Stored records

——————————

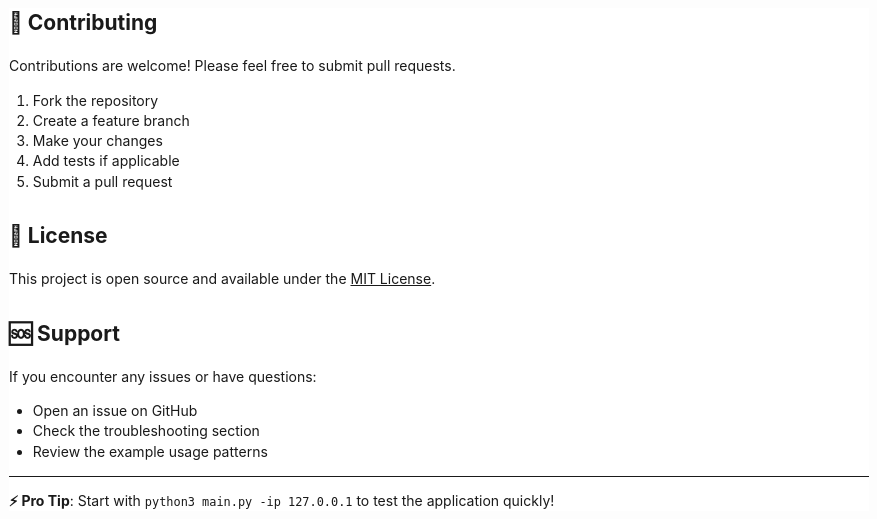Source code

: ## 🤝 Contributing

Contributions are welcome! Please feel free to submit pull requests.

1. Fork the repository
2. Create a feature branch
3. Make your changes
4. Add tests if applicable
5. Submit a pull request

## 📝 License

This project is open source and available under the [MIT License](LICENSE).

## 🆘 Support

If you encounter any issues or have questions:
- Open an issue on GitHub
- Check the troubleshooting section
- Review the example usage patterns

---

**⚡ Pro Tip**: Start with `python3 main.py -ip 127.0.0.1` to test the application quickly!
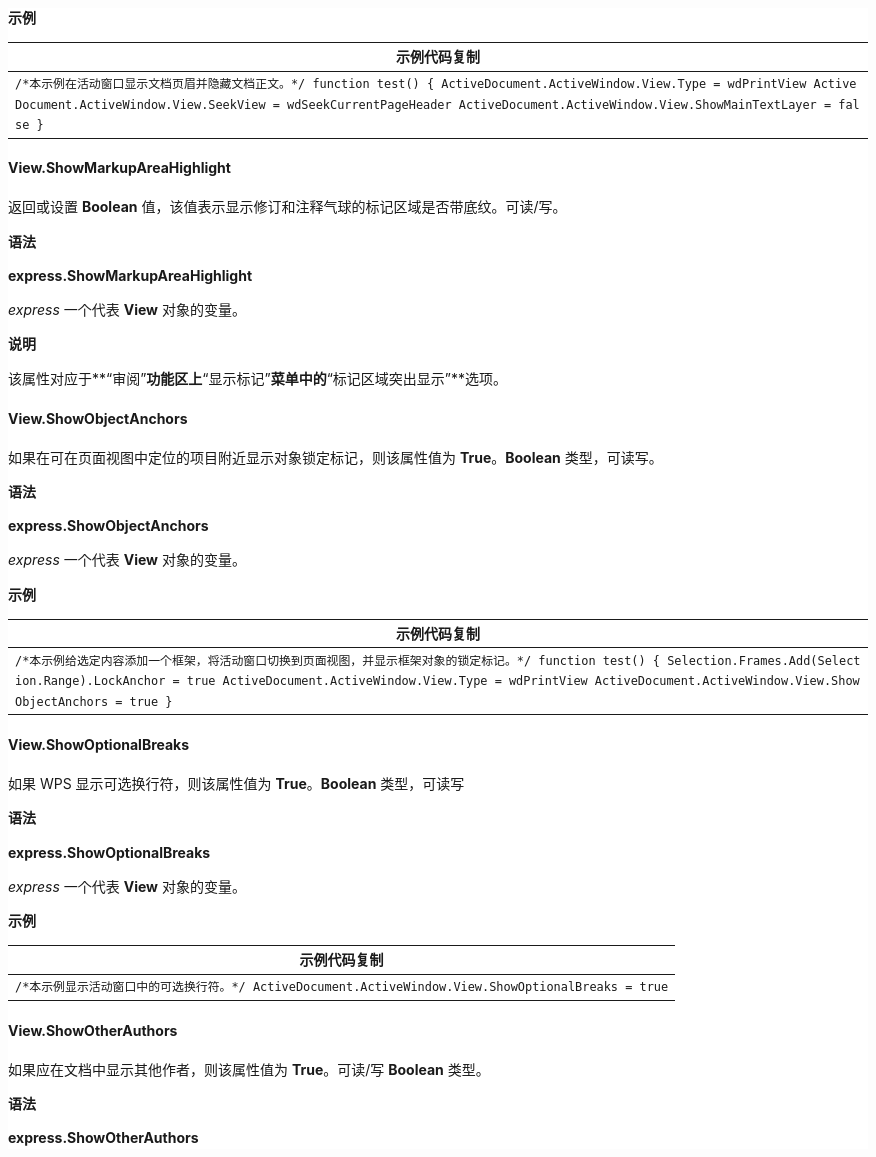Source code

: **示例**

| 示例代码复制                                                 |
| ------------------------------------------------------------ |
| `/*本示例在活动窗口显示文档页眉并隐藏文档正文。*/ function test() { ActiveDocument.ActiveWindow.View.Type = wdPrintView ActiveDocument.ActiveWindow.View.SeekView = wdSeekCurrentPageHeader ActiveDocument.ActiveWindow.View.ShowMainTextLayer = false }` |

#### **View.ShowMarkupAreaHighlight**

返回或设置 **Boolean** 值，该值表示显示修订和注释气球的标记区域是否带底纹。可读/写。

**语法**

**express.ShowMarkupAreaHighlight**

*express*   一个代表 **View** 对象的变量。

**说明**

该属性对应于**“审阅”**功能区上**“显示标记”**菜单中的**“标记区域突出显示”**选项。

#### **View.ShowObjectAnchors**

如果在可在页面视图中定位的项目附近显示对象锁定标记，则该属性值为 **True**。**Boolean** 类型，可读写。

**语法**

**express.ShowObjectAnchors**

*express*   一个代表 **View** 对象的变量。

**示例**

| 示例代码复制                                                 |
| ------------------------------------------------------------ |
| `/*本示例给选定内容添加一个框架，将活动窗口切换到页面视图，并显示框架对象的锁定标记。*/ function test() { Selection.Frames.Add(Selection.Range).LockAnchor = true ActiveDocument.ActiveWindow.View.Type = wdPrintView ActiveDocument.ActiveWindow.View.ShowObjectAnchors = true }  ` |

#### **View.ShowOptionalBreaks**

如果 WPS 显示可选换行符，则该属性值为 **True**。**Boolean** 类型，可读写

**语法**

**express.ShowOptionalBreaks**

*express*   一个代表 **View** 对象的变量。

**示例**

| 示例代码复制                                                 |
| ------------------------------------------------------------ |
| `/*本示例显示活动窗口中的可选换行符。*/ ActiveDocument.ActiveWindow.View.ShowOptionalBreaks = true` |

#### **View.ShowOtherAuthors**

如果应在文档中显示其他作者，则该属性值为 **True**。可读/写 **Boolean** 类型。

**语法**

**express.ShowOtherAuthors**
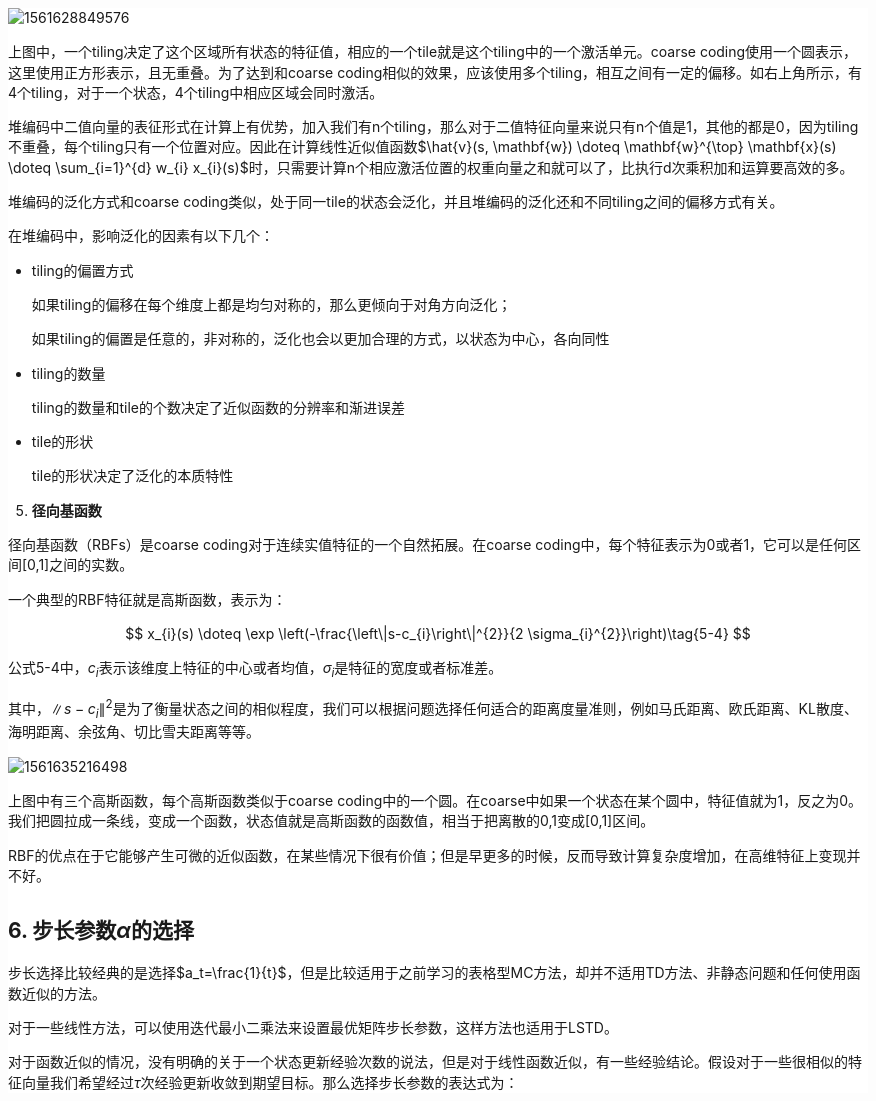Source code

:![1561628849576](https://jinliangxx.oss-cn-beijing.aliyuncs.com/2019-07-01-024327.png)

上图中，一个tiling决定了这个区域所有状态的特征值，相应的一个tile就是这个tiling中的一个激活单元。coarse coding使用一个圆表示，这里使用正方形表示，且无重叠。为了达到和coarse coding相似的效果，应该使用多个tiling，相互之间有一定的偏移。如右上角所示，有4个tiling，对于一个状态，4个tiling中相应区域会同时激活。

堆编码中二值向量的表征形式在计算上有优势，加入我们有n个tiling，那么对于二值特征向量来说只有n个值是1，其他的都是0，因为tiling不重叠，每个tiling只有一个位置对应。因此在计算线性近似值函数$\hat{v}(s, \mathbf{w}) \doteq \mathbf{w}^{\top} \mathbf{x}(s) \doteq \sum_{i=1}^{d} w_{i} x_{i}(s)$时，只需要计算n个相应激活位置的权重向量之和就可以了，比执行d次乘积加和运算要高效的多。

堆编码的泛化方式和coarse coding类似，处于同一tile的状态会泛化，并且堆编码的泛化还和不同tiling之间的偏移方式有关。

在堆编码中，影响泛化的因素有以下几个：

- tiling的偏置方式

  如果tiling的偏移在每个维度上都是均匀对称的，那么更倾向于对角方向泛化；

  如果tiling的偏置是任意的，非对称的，泛化也会以更加合理的方式，以状态为中心，各向同性

- tiling的数量

  tiling的数量和tile的个数决定了近似函数的分辨率和渐进误差

- tile的形状

  tile的形状决定了泛化的本质特性



5. **径向基函数**

径向基函数（RBFs）是coarse coding对于连续实值特征的一个自然拓展。在coarse coding中，每个特征表示为0或者1，它可以是任何区间[0,1]之间的实数。

一个典型的RBF特征就是高斯函数，表示为：


$$
x_{i}(s) \doteq \exp \left(-\frac{\left\|s-c_{i}\right\|^{2}}{2 \sigma_{i}^{2}}\right)\tag{5-4}
$$


公式5-4中，$c_i$表示该维度上特征的中心或者均值，$\sigma_i$是特征的宽度或者标准差。

其中，$\left\|s-c_{i}\right\|^{2}$是为了衡量状态之间的相似程度，我们可以根据问题选择任何适合的距离度量准则，例如马氏距离、欧氏距离、KL散度、海明距离、余弦角、切比雪夫距离等等。

![1561635216498](https://jinliangxx.oss-cn-beijing.aliyuncs.com/2019-07-01-024331.png)

上图中有三个高斯函数，每个高斯函数类似于coarse coding中的一个圆。在coarse中如果一个状态在某个圆中，特征值就为1，反之为0。我们把圆拉成一条线，变成一个函数，状态值就是高斯函数的函数值，相当于把离散的0,1变成[0,1]区间。

RBF的优点在于它能够产生可微的近似函数，在某些情况下很有价值；但是早更多的时候，反而导致计算复杂度增加，在高维特征上变现并不好。



## 6. 步长参数$\alpha$的选择

步长选择比较经典的是选择$a_t=\frac{1}{t}$，但是比较适用于之前学习的表格型MC方法，却并不适用TD方法、非静态问题和任何使用函数近似的方法。

对于一些线性方法，可以使用迭代最小二乘法来设置最优矩阵步长参数，这样方法也适用于LSTD。

对于函数近似的情况，没有明确的关于一个状态更新经验次数的说法，但是对于线性函数近似，有一些经验结论。假设对于一些很相似的特征向量我们希望经过$\tau$次经验更新收敛到期望目标。那么选择步长参数的表达式为：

——————————

● **Required action**
Output everything from the line containing "如果tiling的偏置是任意" down to the line containing "上图中有三个高斯函数，每个高", both lines included, as a numbered list, leaving out any blank lines.

● **Your solution**
1.   如果tiling的偏置是任意的，非对称的，泛化也会以更加合理的方式，以状态为中心，各向同性
2. - tiling的数量
3.   tiling的数量和tile的个数决定了近似函数的分辨率和渐进误差
4. - tile的形状
5.   tile的形状决定了泛化的本质特性
6. 5. **径向基函数**
7. 径向基函数（RBFs）是coarse coding对于连续实值特征的一个自然拓展。在coarse coding中，每个特征表示为0或者1，它可以是任何区间[0,1]之间的实数。
8. 一个典型的RBF特征就是高斯函数，表示为：
9. $$
10. x_{i}(s) \doteq \exp \left(-\frac{\left\|s-c_{i}\right\|^{2}}{2 \sigma_{i}^{2}}\right)\tag{5-4}
11. $$
12. 公式5-4中，$c_i$表示该维度上特征的中心或者均值，$\sigma_i$是特征的宽度或者标准差。
13. 其中，$\left\|s-c_{i}\right\|^{2}$是为了衡量状态之间的相似程度，我们可以根据问题选择任何适合的距离度量准则，例如马氏距离、欧氏距离、KL散度、海明距离、余弦角、切比雪夫距离等等。
14. ![1561635216498](https://jinliangxx.oss-cn-beijing.aliyuncs.com/2019-07-01-024331.png)
15. 上图中有三个高斯函数，每个高斯函数类似于coarse coding中的一个圆。在coarse中如果一个状态在某个圆中，特征值就为1，反之为0。我们把圆拉成一条线，变成一个函数，状态值就是高斯函数的函数值，相当于把离散的0,1变成[0,1]区间。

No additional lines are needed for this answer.